JB Mulligan

on maps of the known world

(From a New York Times review of an exhibit of the map of China created in the early 17th century by Matteo Ricci, SJ:  In northern Russia, we are told, there is a “Country of Dwarfs” in which “the inhabitants, both male and female, are only about 1 foot high.”  “Being constantly devoured by cranes,” Ricci explains,” they have to live in caves in order to escape,” at least until they emerge to “destroy the eggs of their enemies, riding on goats.”)

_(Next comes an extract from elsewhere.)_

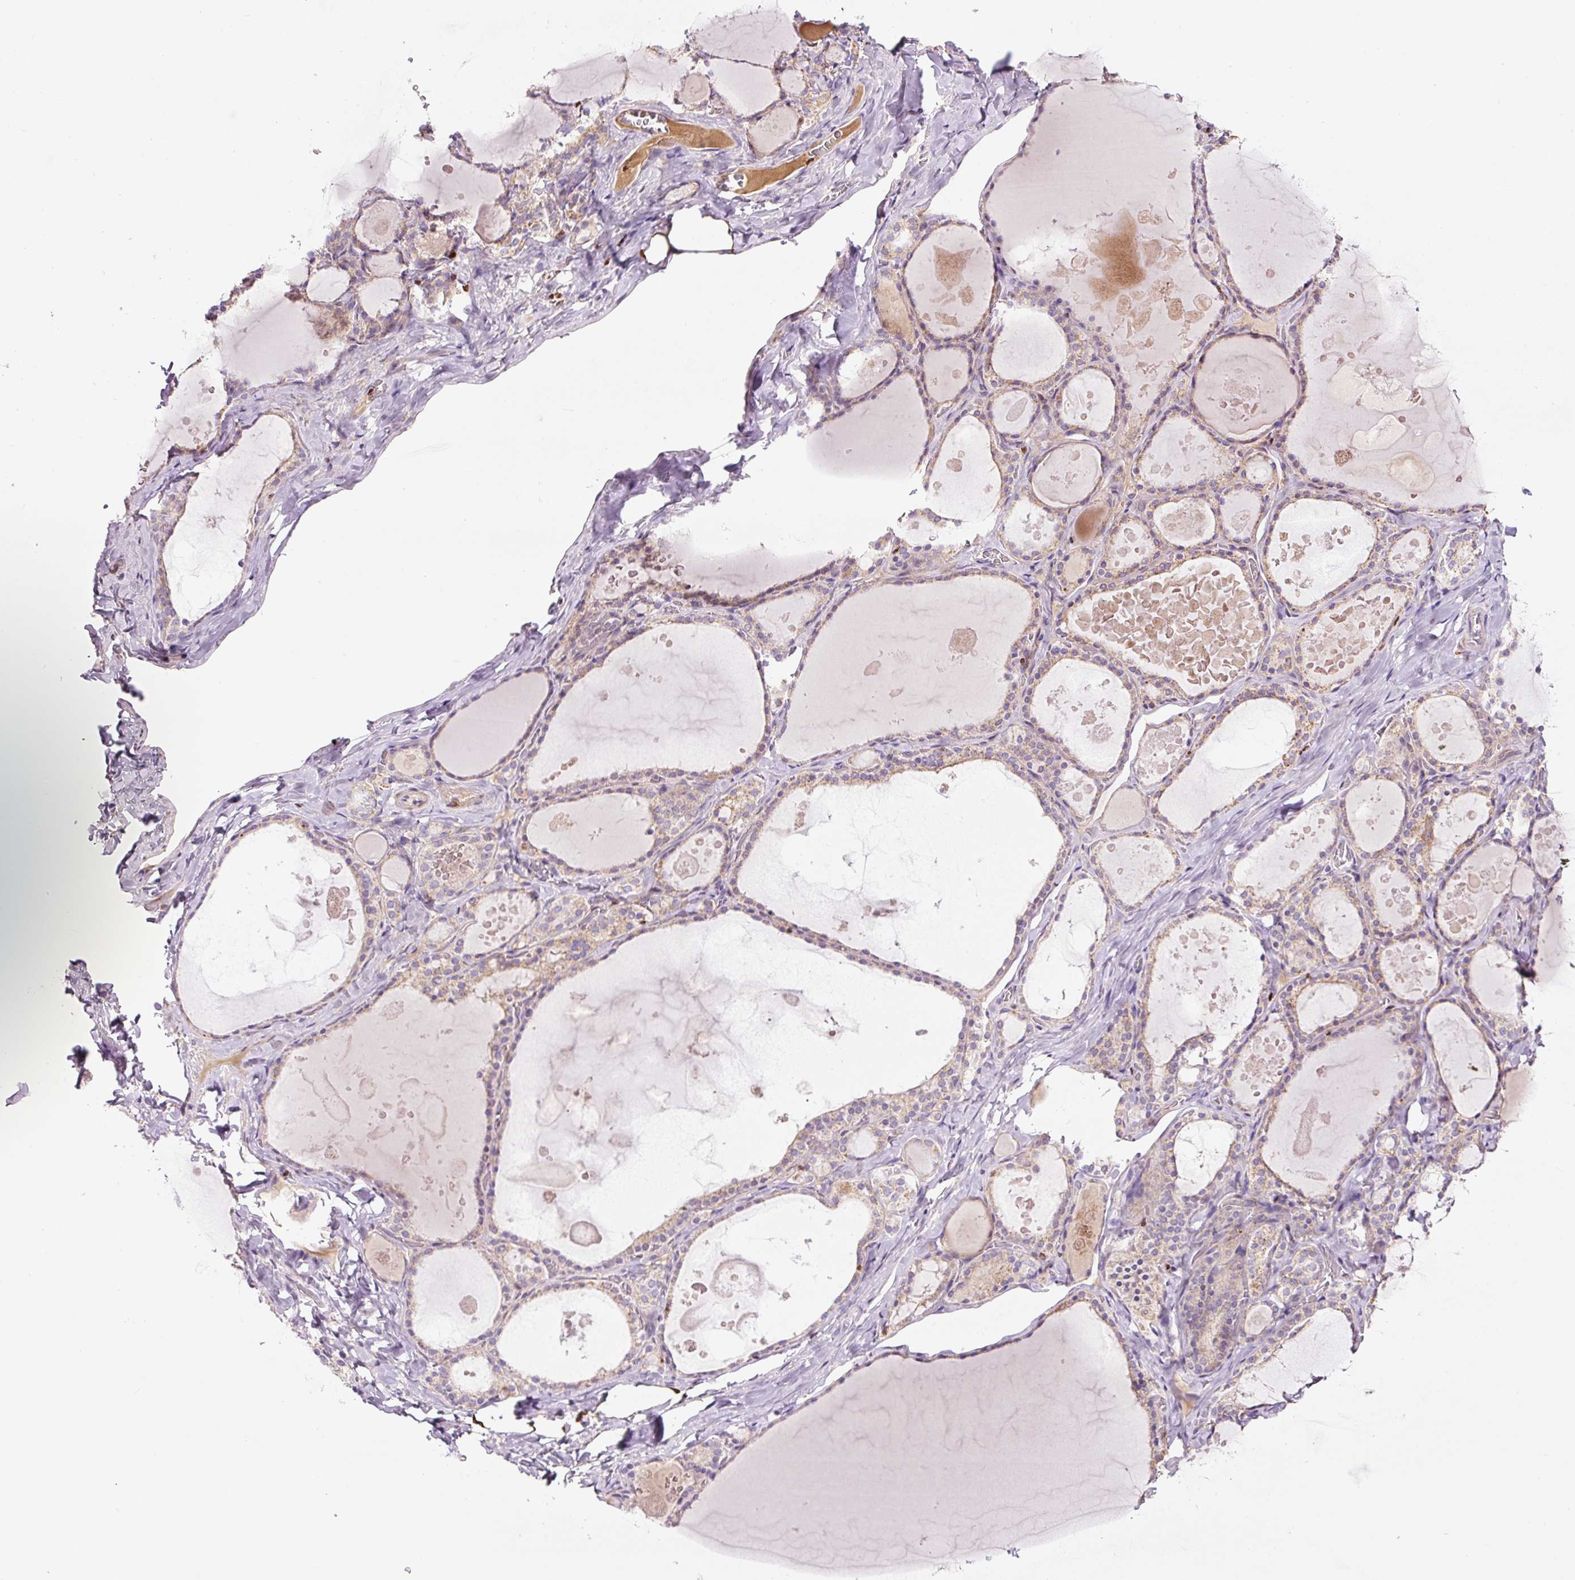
{"staining": {"intensity": "weak", "quantity": "25%-75%", "location": "cytoplasmic/membranous,nuclear"}, "tissue": "thyroid gland", "cell_type": "Glandular cells", "image_type": "normal", "snomed": [{"axis": "morphology", "description": "Normal tissue, NOS"}, {"axis": "topography", "description": "Thyroid gland"}], "caption": "Weak cytoplasmic/membranous,nuclear expression for a protein is present in approximately 25%-75% of glandular cells of unremarkable thyroid gland using IHC.", "gene": "TMEM8B", "patient": {"sex": "male", "age": 56}}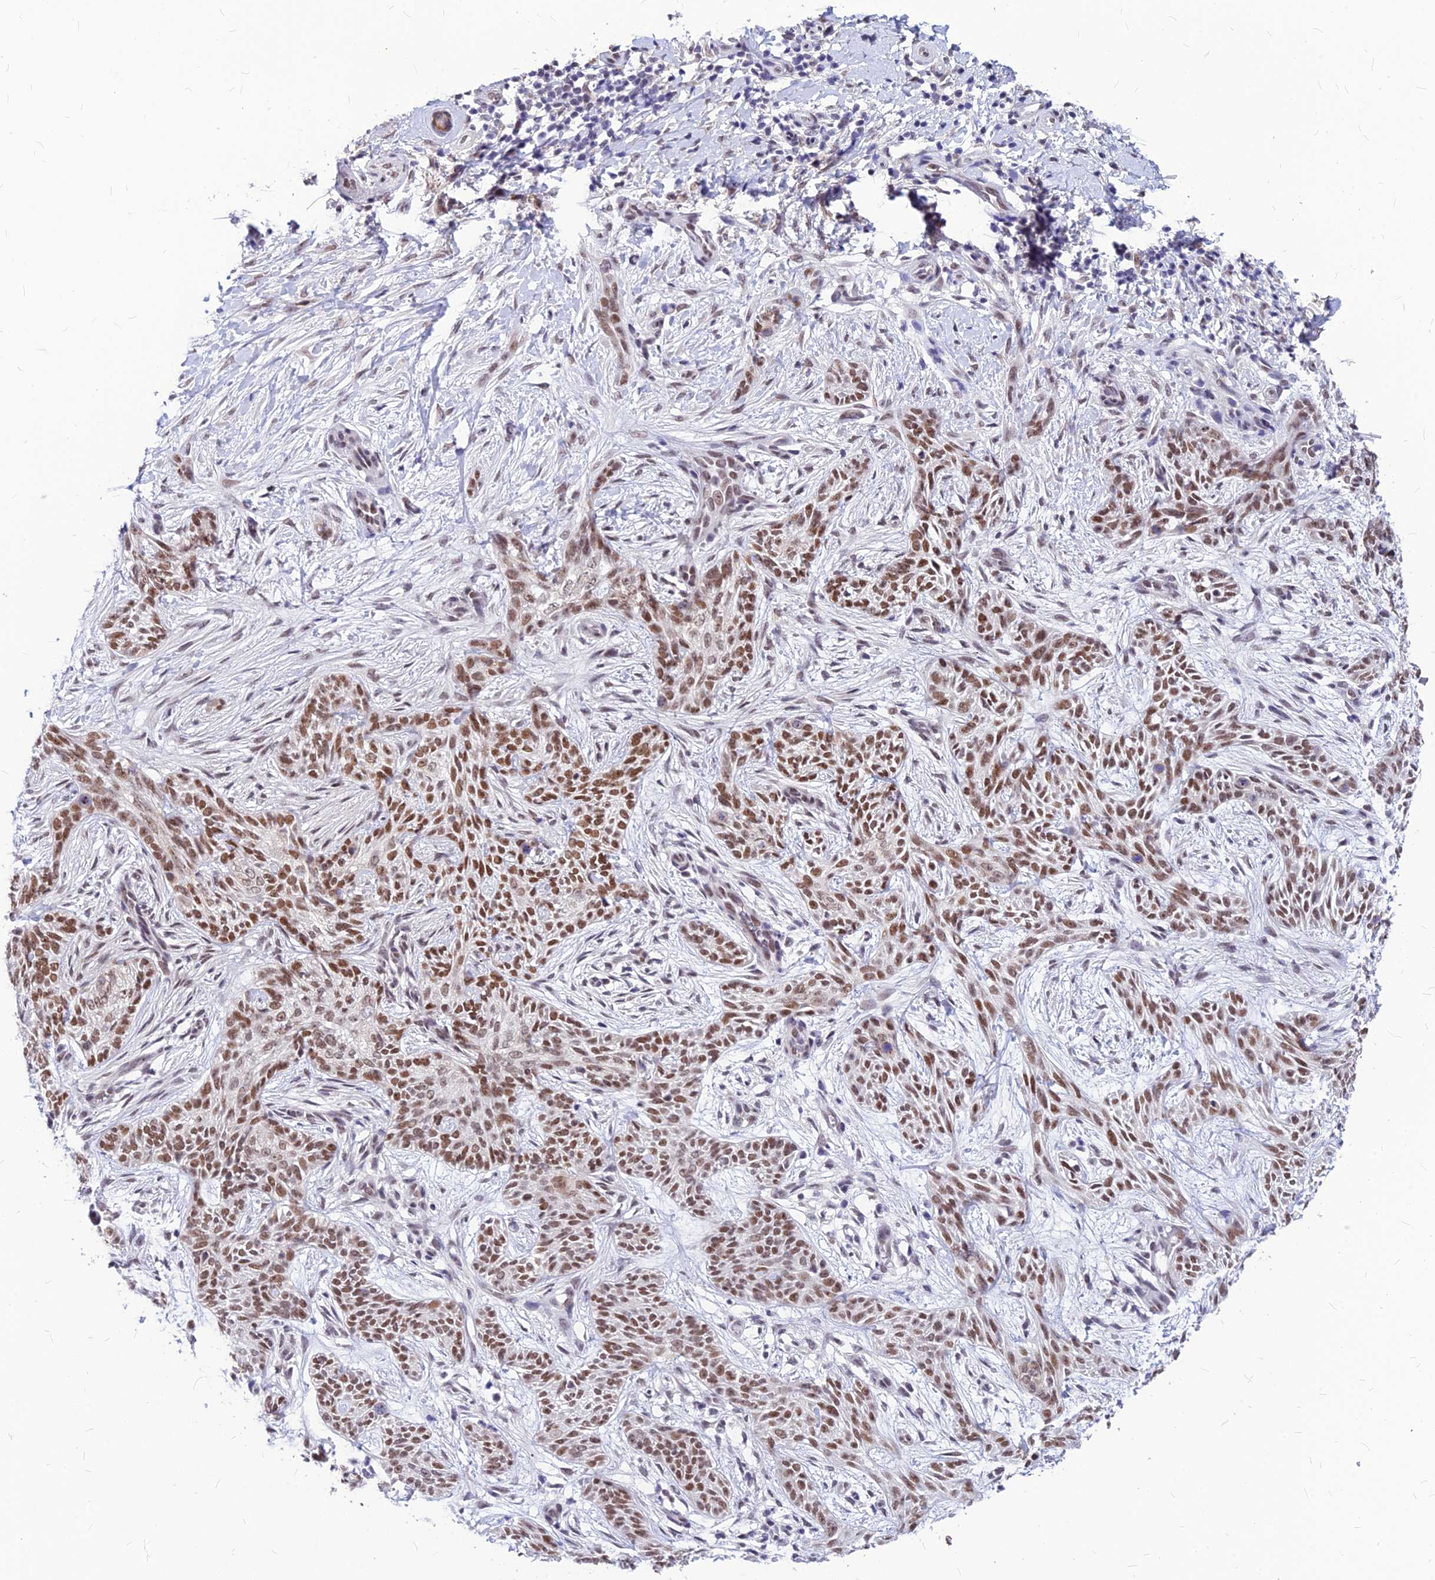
{"staining": {"intensity": "moderate", "quantity": ">75%", "location": "nuclear"}, "tissue": "skin cancer", "cell_type": "Tumor cells", "image_type": "cancer", "snomed": [{"axis": "morphology", "description": "Basal cell carcinoma"}, {"axis": "topography", "description": "Skin"}], "caption": "Immunohistochemical staining of skin cancer displays medium levels of moderate nuclear staining in approximately >75% of tumor cells.", "gene": "KCTD13", "patient": {"sex": "female", "age": 82}}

They galloped through a northern land,
twelve inches tall, a marauding band
of goat-riders, seeking the carelessly hidden
nests, to massacre eggs, and when

the dwarfivore cranes came flapping back,
to flee to their caves, to plan new attacks….
So science, in its infancy,
creates a novel, magical theory

to map the worlds within the world –
to count the fires heaven-hurled
through space expanding, count the motes
in smaller, fluctuating bits

until the birds and little men
are vanishing echos of eras when
they knew much less than we know now
(although they knew for sure, somehow)….

So science ventures out from caves
beneath fierce skies, as knowledge braves
the devastation of novel theories,
discovering new, true mysteries.

 

walk into dawn

Light emanates from the motion detector
over the neighbor’s garage.
Snow in the sacks of the clouds hovering
waits for release.  The urge

to make of this sensory input… sense,
implacable as the dawn
waiting behind the stacked-up horizons,
to shoulder through night and return

as now there’s a lingering flash among shadows.
as a TV within flashes bright
Irregular dancing of shapes through the windows,
strange fish at the bottom of night.

Dark currents above slap the shores of forever,
retreat into cloud-foam, and then
The blubberous beast of this sweet universe
begins to breathe out once again.

© JB Mulligan

JB Mulligan has had poems and stories in several hundred magazines over the past 40 years, has had two chapbooks published: The Stations of the Cross and THIS WAY TO THE EGRESS, and two e-books, The City Of Now And Then, and A Book of Psalms (a loose translation from the Bible). He has appeared in several anthologies, among them, Inside/Out: A Gathering of Poets; The Irreal Reader (Café Irreal); and multiple volumes of Reflections on a Blue Planet.